---------- Reading passage ----------

6.6 Confidentiality. Seller will cause all internal, nonpublic financial and business information obtained by it from the Bank or otherwise to be treated confidentially (exercising the same degree of care as it uses to preserve and safeguard its own confidential information); provided, however, that notwithstanding the foregoing, nothing contained herein shall prevent or restrict Seller from making such disclosure thereof as may be required by law or as may be required in the performance of this Agreement. If the transactions contemplated hereby shall not take place, all nonpublic financial statements, documents and other materials of the Bank and all copies thereof shall be returned to the Bank and shall not thereafter be used by Seller in any way detrimental to the Bank.
6.7 Assistance in Obtaining Regulatory Approvals. Seller agrees to use all reasonable efforts to assist the Bank in obtaining all regulatory approvals necessary to complete the transactions contemplated hereby, and Seller will provide to the Bank or to the appropriate regulatory authorities all information reasonably required to be submitted by the Bank in connection with such approvals.

---------- Data under study ----------

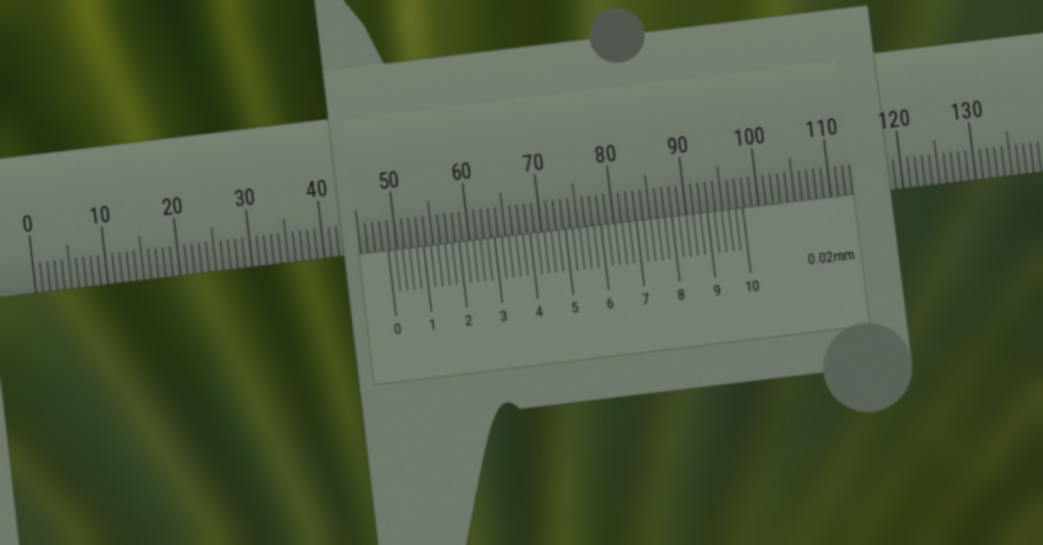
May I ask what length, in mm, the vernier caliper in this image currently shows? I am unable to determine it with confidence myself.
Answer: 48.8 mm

----------
---------- Data under study ----------

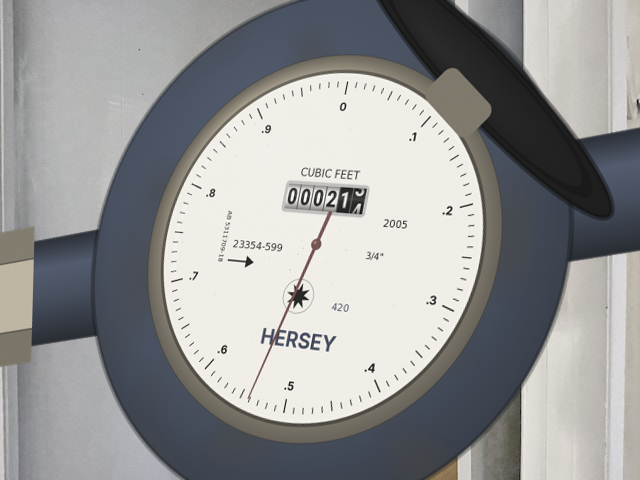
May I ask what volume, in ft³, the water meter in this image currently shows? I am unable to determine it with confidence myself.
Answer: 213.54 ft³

----------

Work instruction >> In the contract clauses, what must be done with the Bank's nonpublic financial statements, documents, and other materials if the transactions do not take place?

Solution to the problem >> They and all copies must be returned to the Bank, and Seller may not afterward use them in any way detrimental to the Bank.